### Material to process
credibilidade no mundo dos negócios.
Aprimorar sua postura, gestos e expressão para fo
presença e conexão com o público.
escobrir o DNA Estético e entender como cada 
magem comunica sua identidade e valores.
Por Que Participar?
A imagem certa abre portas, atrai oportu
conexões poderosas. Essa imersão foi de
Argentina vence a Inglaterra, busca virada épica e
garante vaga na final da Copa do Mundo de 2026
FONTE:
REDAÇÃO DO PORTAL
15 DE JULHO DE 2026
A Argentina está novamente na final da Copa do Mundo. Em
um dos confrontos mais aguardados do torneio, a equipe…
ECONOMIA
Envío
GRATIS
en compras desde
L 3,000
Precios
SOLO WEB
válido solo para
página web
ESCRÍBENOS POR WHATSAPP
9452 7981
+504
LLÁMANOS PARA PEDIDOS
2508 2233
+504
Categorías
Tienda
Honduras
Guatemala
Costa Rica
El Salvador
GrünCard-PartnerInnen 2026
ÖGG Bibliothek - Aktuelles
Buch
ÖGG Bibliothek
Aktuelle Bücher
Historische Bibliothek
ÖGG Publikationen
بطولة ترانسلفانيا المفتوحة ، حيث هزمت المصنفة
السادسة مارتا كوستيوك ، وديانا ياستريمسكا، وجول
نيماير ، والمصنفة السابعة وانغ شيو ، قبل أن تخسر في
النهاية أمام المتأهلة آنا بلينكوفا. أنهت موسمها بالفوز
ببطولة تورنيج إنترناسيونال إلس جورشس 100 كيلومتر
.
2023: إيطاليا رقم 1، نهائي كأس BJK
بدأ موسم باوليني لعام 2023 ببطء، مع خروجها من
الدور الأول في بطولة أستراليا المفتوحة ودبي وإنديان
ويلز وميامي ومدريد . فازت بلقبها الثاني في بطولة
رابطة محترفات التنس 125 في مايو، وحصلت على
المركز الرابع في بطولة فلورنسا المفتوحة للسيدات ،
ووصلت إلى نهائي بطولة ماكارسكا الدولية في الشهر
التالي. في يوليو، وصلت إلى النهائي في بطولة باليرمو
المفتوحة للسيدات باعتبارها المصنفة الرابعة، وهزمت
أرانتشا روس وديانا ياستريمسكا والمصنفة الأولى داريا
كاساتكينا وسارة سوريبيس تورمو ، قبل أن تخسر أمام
######
Job item >>
Your task is to extract all of the records exactly.

Reply to the exercise >>
credibilidade no mundo dos negócios.
Aprimorar sua postura, gestos e expressão para fo
presença e conexão com o público.
escobrir o DNA Estético e entender como cada 
magem comunica sua identidade e valores.
Por Que Participar?
A imagem certa abre portas, atrai oportu
conexões poderosas. Essa imersão foi de
Argentina vence a Inglaterra, busca virada épica e
garante vaga na final da Copa do Mundo de 2026
FONTE:
REDAÇÃO DO PORTAL
15 DE JULHO DE 2026
A Argentina está novamente na final da Copa do Mundo. Em
um dos confrontos mais aguardados do torneio, a equipe…
ECONOMIA
Envío
GRATIS
en compras desde
L 3,000
Precios
SOLO WEB
válido solo para
página web
ESCRÍBENOS POR WHATSAPP
9452 7981
+504
LLÁMANOS PARA PEDIDOS
2508 2233
+504
Categorías
Tienda
Honduras
Guatemala
Costa Rica
El Salvador
GrünCard-PartnerInnen 2026
ÖGG Bibliothek - Aktuelles
Buch
ÖGG Bibliothek
Aktuelle Bücher
Historische Bibliothek
ÖGG Publikationen
بطولة ترانسلفانيا المفتوحة ، حيث هزمت المصنفة
السادسة مارتا كوستيوك ، وديانا ياستريمسكا، وجول
نيماير ، والمصنفة السابعة وانغ شيو ، قبل أن تخسر في
النهاية أمام المتأهلة آنا بلينكوفا. أنهت موسمها بالفوز
ببطولة تورنيج إنترناسيونال إلس جورشس 100 كيلومتر
.
2023: إيطاليا رقم 1، نهائي كأس BJK
بدأ موسم باوليني لعام 2023 ببطء، مع خروجها من
الدور الأول في بطولة أستراليا المفتوحة ودبي وإنديان
ويلز وميامي ومدريد . فازت بلقبها الثاني في بطولة
رابطة محترفات التنس 125 في مايو، وحصلت على
المركز الرابع في بطولة فلورنسا المفتوحة للسيدات ،
ووصلت إلى نهائي بطولة ماكارسكا الدولية في الشهر
التالي. في يوليو، وصلت إلى النهائي في بطولة باليرمو
المفتوحة للسيدات باعتبارها المصنفة الرابعة، وهزمت
أرانتشا روس وديانا ياستريمسكا والمصنفة الأولى داريا
كاساتكينا وسارة سوريبيس تورمو ، قبل أن تخسر أمام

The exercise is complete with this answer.